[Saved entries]
╭──

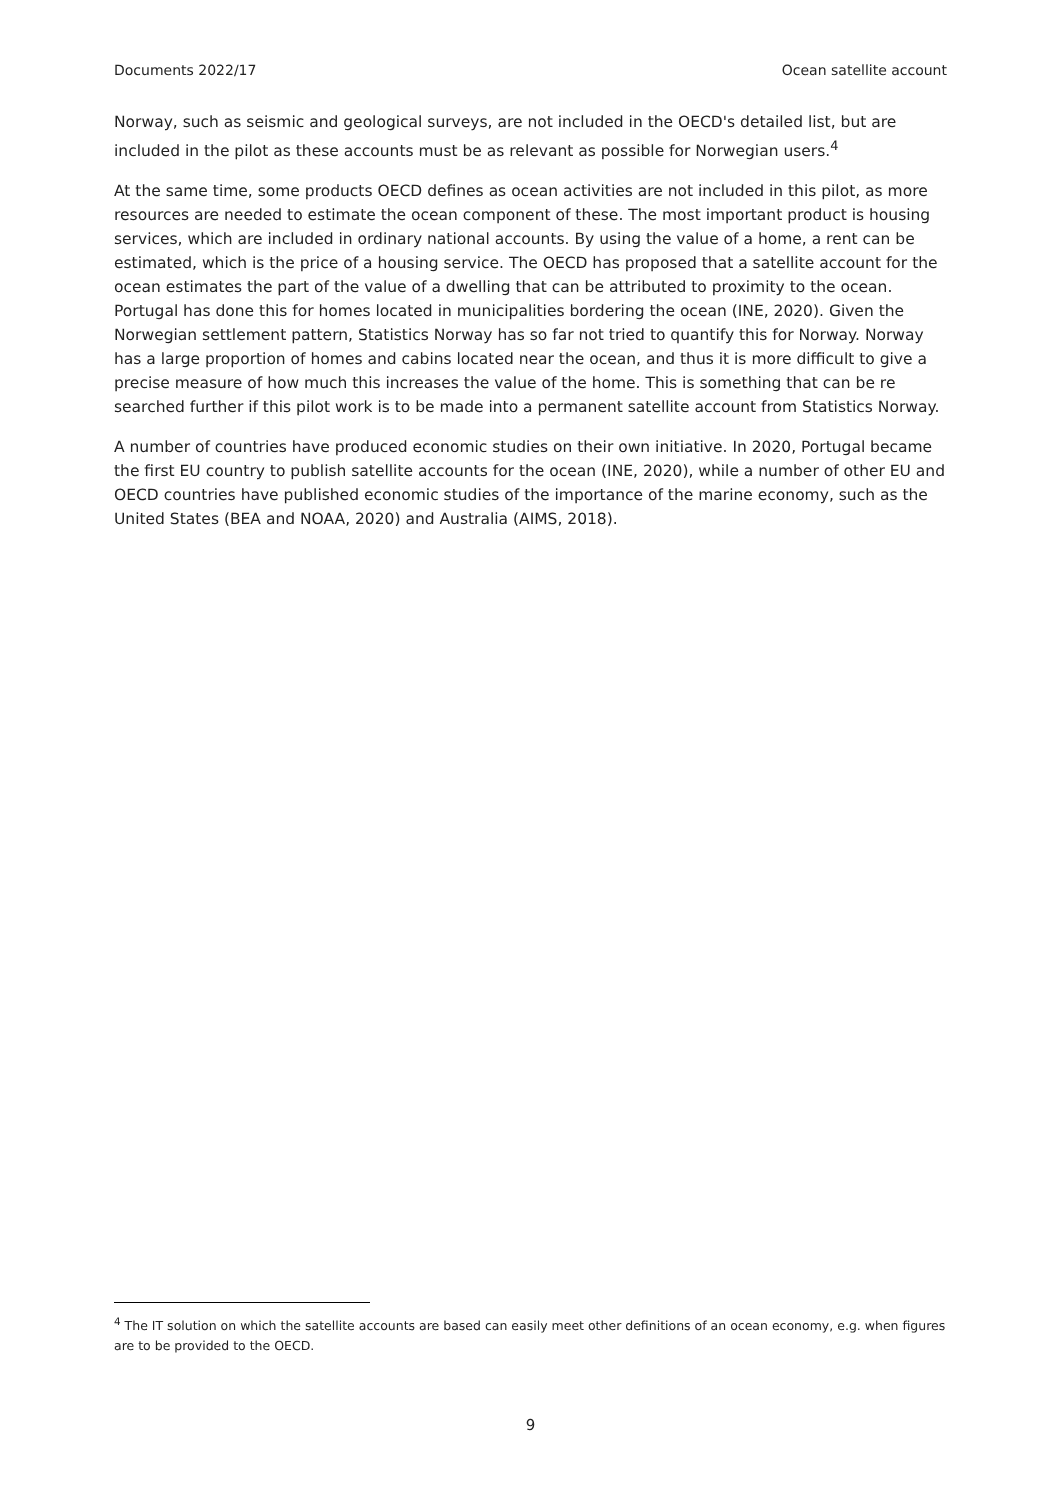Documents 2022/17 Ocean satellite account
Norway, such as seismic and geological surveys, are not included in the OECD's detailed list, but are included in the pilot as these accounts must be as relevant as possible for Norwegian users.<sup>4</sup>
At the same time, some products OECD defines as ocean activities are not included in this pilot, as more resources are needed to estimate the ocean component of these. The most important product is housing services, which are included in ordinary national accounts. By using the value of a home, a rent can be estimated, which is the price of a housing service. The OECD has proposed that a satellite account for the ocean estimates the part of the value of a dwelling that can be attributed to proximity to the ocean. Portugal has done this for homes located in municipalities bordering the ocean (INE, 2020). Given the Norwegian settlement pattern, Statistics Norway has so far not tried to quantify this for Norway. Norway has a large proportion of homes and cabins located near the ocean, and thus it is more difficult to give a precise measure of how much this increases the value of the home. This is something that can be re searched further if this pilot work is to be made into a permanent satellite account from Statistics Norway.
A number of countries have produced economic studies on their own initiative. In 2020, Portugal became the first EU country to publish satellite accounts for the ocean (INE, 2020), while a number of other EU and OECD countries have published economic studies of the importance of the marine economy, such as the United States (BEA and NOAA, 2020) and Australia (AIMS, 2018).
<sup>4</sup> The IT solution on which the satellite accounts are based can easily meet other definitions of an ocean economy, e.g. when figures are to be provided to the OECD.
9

╰──

Which lines of the records above contain the word "Norwegian"? Show each of them.

▶ Output below:
Norway, such as seismic and geological surveys, are not included in the OECD's detailed list, but are included in the pilot as these accounts must be as relevant as possible for Norwegian users.<sup>4</sup>
At the same time, some products OECD defines as ocean activities are not included in this pilot, as more resources are needed to estimate the ocean component of these. The most important product is housing services, which are included in ordinary national accounts. By using the value of a home, a rent can be estimated, which is the price of a housing service. The OECD has proposed that a satellite account for the ocean estimates the part of the value of a dwelling that can be attributed to proximity to the ocean. Portugal has done this for homes located in municipalities bordering the ocean (INE, 2020). Given the Norwegian settlement pattern, Statistics Norway has so far not tried to quantify this for Norway. Norway has a large proportion of homes and cabins located near the ocean, and thus it is more difficult to give a precise measure of how much this increases the value of the home. This is something that can be re searched further if this pilot work is to be made into a permanent satellite account from Statistics Norway.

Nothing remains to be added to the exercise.